El mensaje acerca de la revelación y del Espíritu Santo continúa por todo el Libro de Mormón. Estas verdades están resumidas por el profeta José Smith: “Si quitamos el Libro de Mormón y las revelaciones, ¿dónde queda nuestra religión? No tenemos ninguna” (Enseñanzas de los presidentes de la Iglesia: José Smith, 2007, pág. 206).
Como Santos de los Últimos Días, tenemos testimonios del Libro de Mormón que se nos dan por revelación, lo que nos asegura que esta religión y sus doctrinas son verdaderas (véase la introducción del Libro de Mormón).
Las cosas del Espíritu son sagradas y difíciles de expresar. Nosotros, como Amón, declaramos: “He aquí, os digo que no puedo expresar ni la más mínima parte de lo que siento” (Alma 26:16).
Sin embargo, testifico que el Espíritu Santo es real y que Él es el testador, el revelador, el consolador, el guía y maestro supremo.

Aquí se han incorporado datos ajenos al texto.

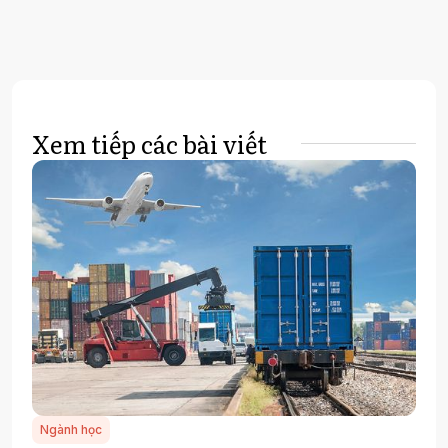
Xem tiếp các bài viết
Ngành học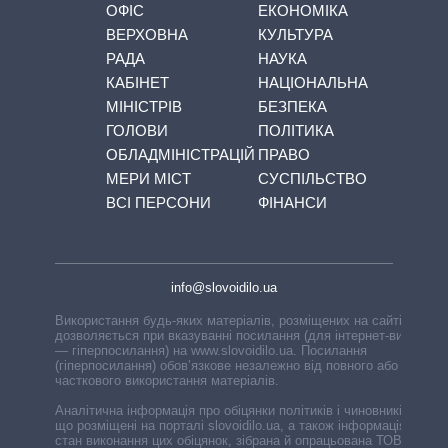
ОФІС
ЕКОНОМІКА
ВЕРХОВНА
КУЛЬТУРА
РАДА
НАУКА
КАБІНЕТ
НАЦІОНАЛЬНА
МІНІСТРІВ
БЕЗПЕКА
ГОЛОВИ
ПОЛІТИКА
ОБЛАДМІНІСТРАЦІЙ
ПРАВО
МЕРИ МІСТ
СУСПІЛЬСТВО
ВСІ ПЕРСОНИ
ФІНАНСИ
info@slovoidilo.ua
Використання будь-яких матеріалів, розміщених на сайті,
дозволяється при вказуванні посилання (для інтернет-видань
— гіперпосилання) на www.slovoidilo.ua. Посилання
(гіперпосилання) обов’язкове незалежно від повного або
часткового використання матеріалів.
Аналітична інформація про обіцянки політиків і чиновників,
що розміщені на порталі slovoidilo.ua, а також інформація про
стан виконання цих обіцянок, зібрана й опрацьована ТОВ «ІА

Humildemente testifico que esta Iglesia verdadera y viviente, esta religión, descansa sobre estas cuatro piedras angulares. Testifico que Jesucristo es en realidad la principal piedra del ángulo (véase Efesios 2:19–21). El presidente Thomas S. Monson es el profeta del Señor y estos quince hombres sentados detrás de mí son profetas, videntes, apóstoles y reveladores. Ellos poseen el santo sacerdocio y las llaves del reino. Los amo, honro y sostengo. En el nombre de Jesucristo. Amén.